> _DOCUMENT PASSAGE_:
━━━━

It's strange that a SAR trainer wouldn't understand the difference. Prey is movement a dog can see. Hunt is nose. Different mechanisms that can totally exist independent of one another.

Play fetch with a bloodhound sometime.


----------



## Hineni7 (Nov 8, 2014)

David Winners said:


> View attachment 566294


he is so handsome! Yeah, he reminds me of Hokhmah in the no fear, balls out, oops, missed a step, do that again, ah perfection, kind of way.... her introduction to the down wash of helicopters at 6mos of age was as exciting as watching paint dry... "yeah mom, only exciting if we get to ride in it... ohh, I smell something, trail?"


----------



## David Winners (Apr 30, 2012)

Hineni7 said:


> he is so handsome! Yeah, he reminds me of Hokhmah in the no fear, balls out, oops, missed a step, do that again, ah perfection, kind of way.... her introduction to the down wash of helicopters at 6mos of age was as exciting as watching paint dry... "yeah mom, only exciting if we get to ride in it... ohh, I smell something, trail?"


You can't train that kind of balls. Fama used to sleep during helicopter zero g training. Floating in the air, asleep.


----------



## Hineni7 (Nov 8, 2014)

David Winners said:


> It's strange that a SAR trainer wouldn't understand the difference. Prey is movement a dog can see. Hunt is nose. Different mechanisms that can totally exist independent of one another.
> 
> Play fetch with a bloodhound sometime.


well, they were used to the bat poop crazy maniac type' drive' and were not thinking of how, like the perfect example, a bloodhound works, 'drive'.... I guess we can all get locked into our own little box of assumptions.... my dogs keep me humble, lol... very very very good at knocking me off any assumed pedestal (Hokhmah quite literally 😂)


----------



## Hineni7 (Nov 8, 2014)

David Winners said:


> You can't train that kind of balls. Fama used to sleep during helicopter zero g training. Floating in the air, asleep.


😂😂😂😱😱😱😂😂😂OHMYGOSH that is crazy!!! would love to have seen that!! wow.... that's bravery


----------



## Bearshandler (Aug 29, 2019)

━━━━

> _PROBLEMS TO WORK ON_:
**a.** In the forum thread, what did Fama do during helicopter zero g training?
**b.** Translate this sentence from the forum thread into Spanish: "Prey is movement a dog can see."
**c.** Summarize the forum thread in two sentences.
Use only the forum thread above.

━━━━

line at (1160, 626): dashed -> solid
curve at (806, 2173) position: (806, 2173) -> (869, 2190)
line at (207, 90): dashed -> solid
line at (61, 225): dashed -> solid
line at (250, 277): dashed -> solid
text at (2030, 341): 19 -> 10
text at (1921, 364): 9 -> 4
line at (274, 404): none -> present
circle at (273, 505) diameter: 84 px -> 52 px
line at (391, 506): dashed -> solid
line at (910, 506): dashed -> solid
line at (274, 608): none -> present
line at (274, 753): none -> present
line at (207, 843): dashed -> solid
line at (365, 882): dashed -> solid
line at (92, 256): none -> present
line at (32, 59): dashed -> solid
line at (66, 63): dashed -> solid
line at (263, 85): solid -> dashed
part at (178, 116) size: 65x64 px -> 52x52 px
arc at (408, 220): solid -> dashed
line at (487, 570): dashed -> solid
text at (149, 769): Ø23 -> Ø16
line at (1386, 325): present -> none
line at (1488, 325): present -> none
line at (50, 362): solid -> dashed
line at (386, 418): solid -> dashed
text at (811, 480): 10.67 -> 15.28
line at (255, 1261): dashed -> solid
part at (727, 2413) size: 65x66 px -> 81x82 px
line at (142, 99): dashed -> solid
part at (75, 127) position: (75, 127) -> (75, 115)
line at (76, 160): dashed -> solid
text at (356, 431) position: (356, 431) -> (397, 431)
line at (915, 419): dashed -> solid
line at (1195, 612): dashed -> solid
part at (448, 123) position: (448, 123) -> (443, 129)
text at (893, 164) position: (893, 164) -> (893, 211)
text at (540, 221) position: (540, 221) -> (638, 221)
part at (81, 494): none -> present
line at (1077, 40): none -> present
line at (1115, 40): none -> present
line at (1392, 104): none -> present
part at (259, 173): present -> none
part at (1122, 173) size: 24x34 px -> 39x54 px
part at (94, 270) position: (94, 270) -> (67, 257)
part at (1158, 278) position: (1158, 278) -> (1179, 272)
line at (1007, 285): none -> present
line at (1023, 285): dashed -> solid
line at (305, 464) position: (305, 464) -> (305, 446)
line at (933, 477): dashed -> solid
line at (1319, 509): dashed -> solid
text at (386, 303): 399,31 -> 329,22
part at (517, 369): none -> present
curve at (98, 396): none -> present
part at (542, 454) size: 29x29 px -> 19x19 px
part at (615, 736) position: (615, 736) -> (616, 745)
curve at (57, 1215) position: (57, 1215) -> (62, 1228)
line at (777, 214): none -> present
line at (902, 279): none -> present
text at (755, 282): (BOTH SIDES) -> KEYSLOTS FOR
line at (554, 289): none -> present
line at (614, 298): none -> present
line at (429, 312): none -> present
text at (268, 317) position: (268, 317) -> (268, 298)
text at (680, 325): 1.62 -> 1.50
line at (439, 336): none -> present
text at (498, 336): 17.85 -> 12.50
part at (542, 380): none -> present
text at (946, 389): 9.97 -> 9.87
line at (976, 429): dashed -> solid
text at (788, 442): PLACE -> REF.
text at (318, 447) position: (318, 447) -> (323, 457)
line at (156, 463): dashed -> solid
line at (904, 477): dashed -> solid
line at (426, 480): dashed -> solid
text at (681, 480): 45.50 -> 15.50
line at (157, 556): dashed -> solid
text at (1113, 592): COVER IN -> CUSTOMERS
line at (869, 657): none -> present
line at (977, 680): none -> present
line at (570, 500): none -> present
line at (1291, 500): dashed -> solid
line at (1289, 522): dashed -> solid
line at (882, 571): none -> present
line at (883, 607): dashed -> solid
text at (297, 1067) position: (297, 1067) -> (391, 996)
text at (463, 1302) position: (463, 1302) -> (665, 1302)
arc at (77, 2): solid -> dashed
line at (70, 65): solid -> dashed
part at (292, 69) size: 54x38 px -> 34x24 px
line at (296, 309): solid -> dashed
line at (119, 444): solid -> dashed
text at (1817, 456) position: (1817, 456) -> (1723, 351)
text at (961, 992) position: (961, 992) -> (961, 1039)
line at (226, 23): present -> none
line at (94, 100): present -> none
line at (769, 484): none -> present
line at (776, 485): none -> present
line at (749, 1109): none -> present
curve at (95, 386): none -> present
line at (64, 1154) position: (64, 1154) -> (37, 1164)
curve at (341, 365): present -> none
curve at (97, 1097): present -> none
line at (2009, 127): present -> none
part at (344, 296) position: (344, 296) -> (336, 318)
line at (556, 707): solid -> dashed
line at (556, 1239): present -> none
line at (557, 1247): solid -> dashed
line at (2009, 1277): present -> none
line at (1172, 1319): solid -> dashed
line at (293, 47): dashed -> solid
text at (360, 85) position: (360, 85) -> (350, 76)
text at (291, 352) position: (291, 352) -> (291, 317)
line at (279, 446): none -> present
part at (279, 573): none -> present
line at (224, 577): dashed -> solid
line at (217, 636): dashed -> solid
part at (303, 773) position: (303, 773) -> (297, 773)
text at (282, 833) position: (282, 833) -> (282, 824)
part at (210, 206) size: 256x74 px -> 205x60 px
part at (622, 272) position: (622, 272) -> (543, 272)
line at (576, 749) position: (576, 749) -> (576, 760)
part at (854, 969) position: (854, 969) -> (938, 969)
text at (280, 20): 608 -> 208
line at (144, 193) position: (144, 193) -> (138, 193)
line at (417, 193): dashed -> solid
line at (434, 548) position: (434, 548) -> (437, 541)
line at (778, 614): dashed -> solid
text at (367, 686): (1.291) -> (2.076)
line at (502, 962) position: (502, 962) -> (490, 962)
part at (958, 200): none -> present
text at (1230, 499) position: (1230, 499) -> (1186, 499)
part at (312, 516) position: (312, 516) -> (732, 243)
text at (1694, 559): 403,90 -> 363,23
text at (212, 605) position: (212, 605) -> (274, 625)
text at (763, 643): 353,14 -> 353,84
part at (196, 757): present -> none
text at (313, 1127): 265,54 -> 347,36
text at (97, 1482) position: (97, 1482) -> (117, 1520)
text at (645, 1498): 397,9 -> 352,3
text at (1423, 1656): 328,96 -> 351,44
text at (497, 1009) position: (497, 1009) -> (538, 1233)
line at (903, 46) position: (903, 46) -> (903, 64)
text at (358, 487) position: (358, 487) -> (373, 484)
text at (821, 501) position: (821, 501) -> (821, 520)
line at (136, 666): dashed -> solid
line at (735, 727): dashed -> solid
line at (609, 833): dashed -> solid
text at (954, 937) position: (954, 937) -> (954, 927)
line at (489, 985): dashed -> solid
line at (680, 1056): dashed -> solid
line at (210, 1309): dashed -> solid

━━━━

> _SOLUTIONS BELOW_:
**a.** Fama slept, floating in the air.

**b.** La presa es movimiento que un perro puede ver.

**c.** David Winners says that prey is movement a dog can see while hunt is nose, two mechanisms that can exist independently, and Hineni7 replies that the trainers in question were used to a manic kind of drive and weren't thinking of how a bloodhound's drive works. The two also share stories of fearless dogs: Hokhmah found helicopter downwash at six months of age dull, and Fama used to sleep during helicopter zero g training.